The overall mood of the sword coast surely draws inspiration from the DOS games. However, the level design itself is far more complex with a fully developed vertical level design system. I don't remember the multi-leveled design with wooden beam walking in DOS2. Don't recall complexity In approaching a location either - there are a lot of interactive environment pieces like mushrooms you can jump on, protected barriers that require conditions to break, several ways to infiltrate locations. What is fundamentally wrong with improving on an already strong base of the original ideas?
And that's why I think calling BG3 a "clone" or "reskin" is very unfair. Why I personally dislike this is this, to requote myself:
That they choose to repeat that much from their highly acclaimed D:OS2 I think it tells something about Larian priorities - I think it goes in line with how little they think of importance of the narrative. Mario games often repeate same level theming but they are clearly not copies. I suspect Larian might be thinking the same way - "We did D:OS2, how can we make it better?", rather then thinking of a new story to tell.
BG3 is a cRPG - as such first and foremost I see it as an interactive, story-driven medium. That's definitely how I saw BG1&2 and most of Bioware catalogue, with gameplay being secondary. Mario games have been using pretty much same plot and world theming for many of their games, but it doesn't matter because story is not something one plays Mario game for (at least I don't).

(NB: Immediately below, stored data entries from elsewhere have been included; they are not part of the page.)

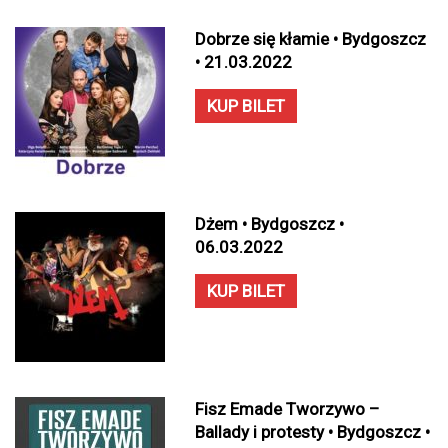
Dobrze się kłamie • Bydgoszcz
• 21.03.2022
KUP BILET
Dżem • Bydgoszcz •
06.03.2022
KUP BILET
Fisz Emade Tworzywo –
Ballady i protesty • Bydgoszcz •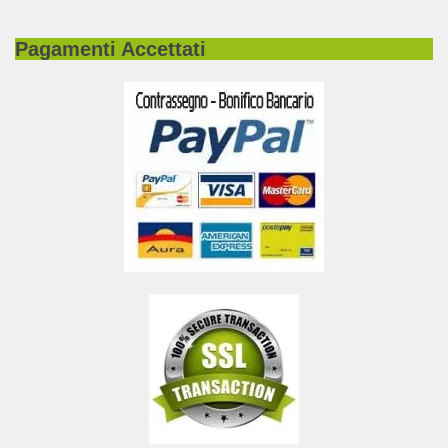
Pagamenti Accettati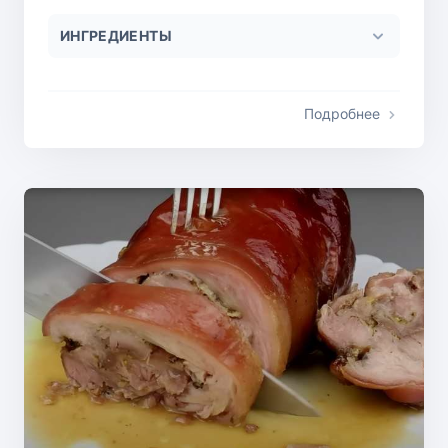
ИНГРЕДИЕНТЫ
Подробнее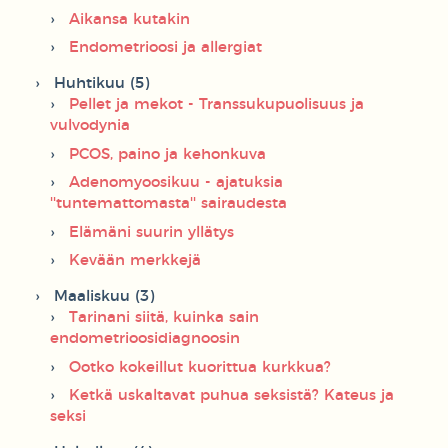
Aikansa kutakin
Endometrioosi ja allergiat
Huhtikuu (5)
Pellet ja mekot - Transsukupuolisuus ja
vulvodynia
PCOS, paino ja kehonkuva
Adenomyoosikuu - ajatuksia
''tuntemattomasta'' sairaudesta
Elämäni suurin yllätys
Kevään merkkejä
Maaliskuu (3)
Tarinani siitä, kuinka sain
endometrioosidiagnoosin
Ootko kokeillut kuorittua kurkkua?
Ketkä uskaltavat puhua seksistä? Kateus ja
seksi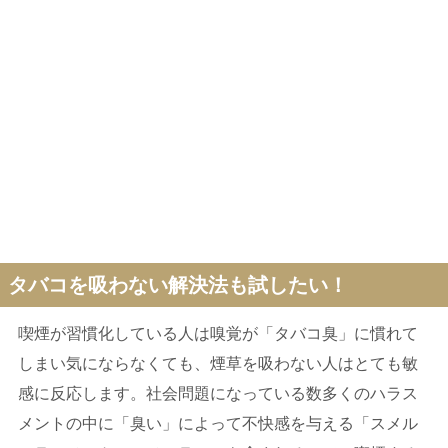
タバコを吸わない解決法も試したい！
喫煙が習慣化している人は嗅覚が「タバコ臭」に慣れて
しまい気にならなくても、煙草を吸わない人はとても敏
感に反応します。社会問題になっている数多くのハラス
メントの中に「臭い」によって不快感を与える「スメル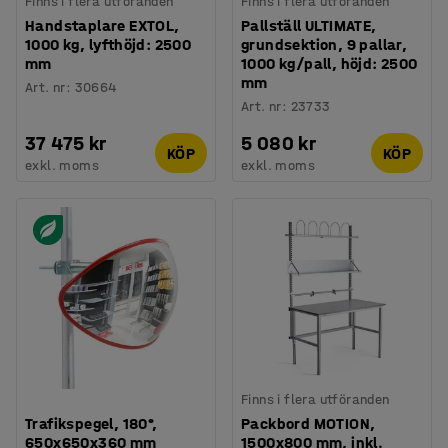
Finns i flera utföranden
Finns i flera utföranden
Handstaplare EXTOL,
Pallställ ULTIMATE,
1000 kg, lyfthöjd: 2500
grundsektion, 9 pallar,
mm
1000 kg/pall, höjd: 2500
mm
Art. nr
:
30664
Art. nr
:
23733
37 475 kr
5 080 kr
KÖP
KÖP
exkl. moms
exkl. moms
Finns i flera utföranden
Trafikspegel, 180°,
Packbord MOTION,
650x650x360 mm
1500x800 mm, inkl.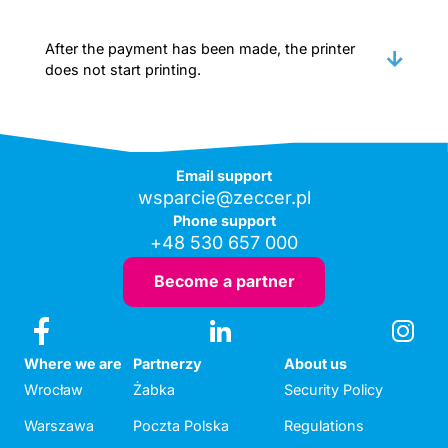
After the payment has been made, the printer
does not start printing.
Email support
wsparcie@zeccer.pl
Phone support
+48 530 657 000
Become a partner
Where we are
Partnerzy
About us
Wrocław
Żabka
Security Policy
Warszawa
Poczta Polska
Regulations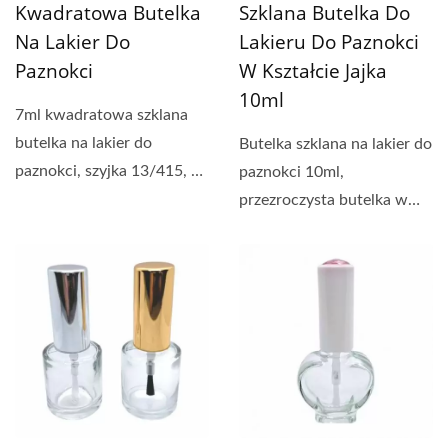
Kwadratowa Butelka
Szklana Butelka Do
Na Lakier Do
Lakieru Do Paznokci
Paznokci
W Kształcie Jajka
10ml
7ml kwadratowa szklana
butelka na lakier do
Butelka szklana na lakier do
paznokci, szyjka 13/415, z
paznokci 10ml,
plastikową zakrętką...
przezroczysta butelka w
kształcie jajka, szyjka...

Seeing the story being reused is a far bigger crime for me in an RPG, then it is in most other genres. It is even less welcome as I thought story in D:OS2 was rather poor, so seeing story beats that remind me of that game is not welcome, and I see issues I had with that game bleed into BG3 already.
On top of that, it adds to the frustration that in spite of a new setting and new ruleset BG3 shares a lot of design principles of D:OS2 - which is understandable as both were made by Larian, building on the same tech, but it is still unwelcome by me. Similar story beats only reinforce that earie similarity. I mean even Bethesda didn't start you in Fallout3 as a prisoner again.